There are two points p1 pointing up p2 pointing right

## The Attempt at a Solution

I need to find $$\stackrel{\rightarrow}{p1}$$ * r^

$$\stackrel{\rightarrow}{p2}$$ X p1^

$$\stackrel{\rightarrow}{p2}$$* r^

they got $$\stackrel{->}{p1}$$ * r^ =0 why is that? i know if they are perpendicual than they =0 but not sure where r^ is pointing

$$\stackrel{->}{p2}$$ X p1^ =p2 well i know when 2 vectors are paralle the = 0 so i am guess when they are perpendicular they are p2 , but only one is a vector not sure if that matters.

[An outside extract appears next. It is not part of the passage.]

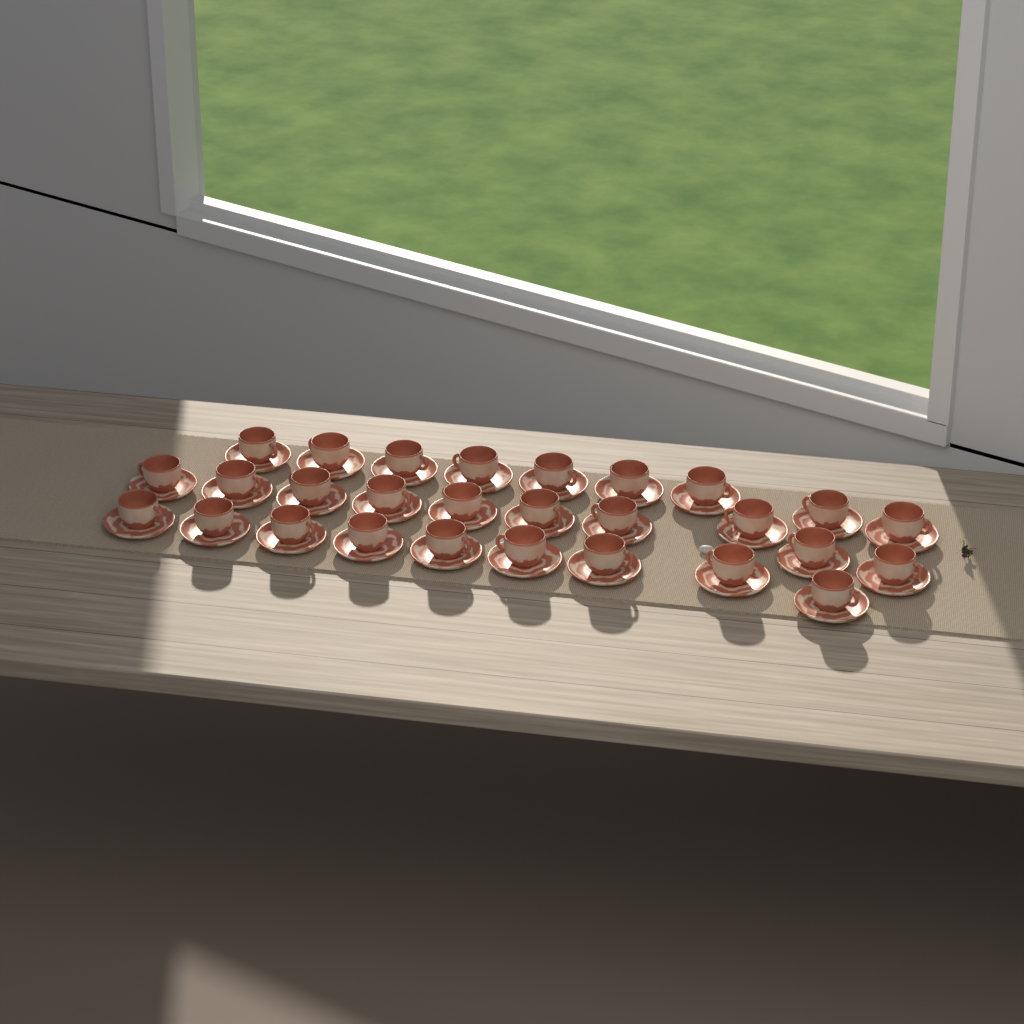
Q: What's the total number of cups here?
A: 28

$$\stackrel{->}{p2}$$* r^ = p well i am guessing from this, that r^ is parallel with p2. thats why with p1 its 0, its perpendicular, but how do we find out which way r^ is pointing?

thxs

Mark44
Mentor

## Homework Statement

There are two points p1 pointing up p2 pointing right
What do you mean that one "points up" and the other "points right"? A point doesn't have direction. Do you mean vectors?

## The Attempt at a Solution

I need to find $$\stackrel{\rightarrow}{p1}$$ * r^
What is r? Is r^ supposed to be a unit vector?
$$\stackrel{\rightarrow}{p2}$$ X p1^

$$\stackrel{\rightarrow}{p2}$$* r^

they got $$\stackrel{->}{p1}$$ * r^ =0 why is that? i know if they are perpendicual than they =0 but not sure where r^ is pointing
If two vectors are perpendicular, their dot product is zero. The vectors themselves are not necessarily zero vectors.
$$\stackrel{->}{p2}$$ X p1^ =p2 well i know when 2 vectors are paralle the = 0 so i am guess when they are perpendicular they are p2 , but only one is a vector not sure if that matters.
If two vectors are parallel, then one is a scalar multiple of the other. Also, their cross product is the zero vector.
$$\stackrel{->}{p2}$$* r^ = p well i am guessing from this, that r^ is parallel with p2. thats why with p1 its 0, its perpendicular, but how do we find out which way r^ is pointing?
Not much of what you wrote makes sense. Please include all of the given information for this problem.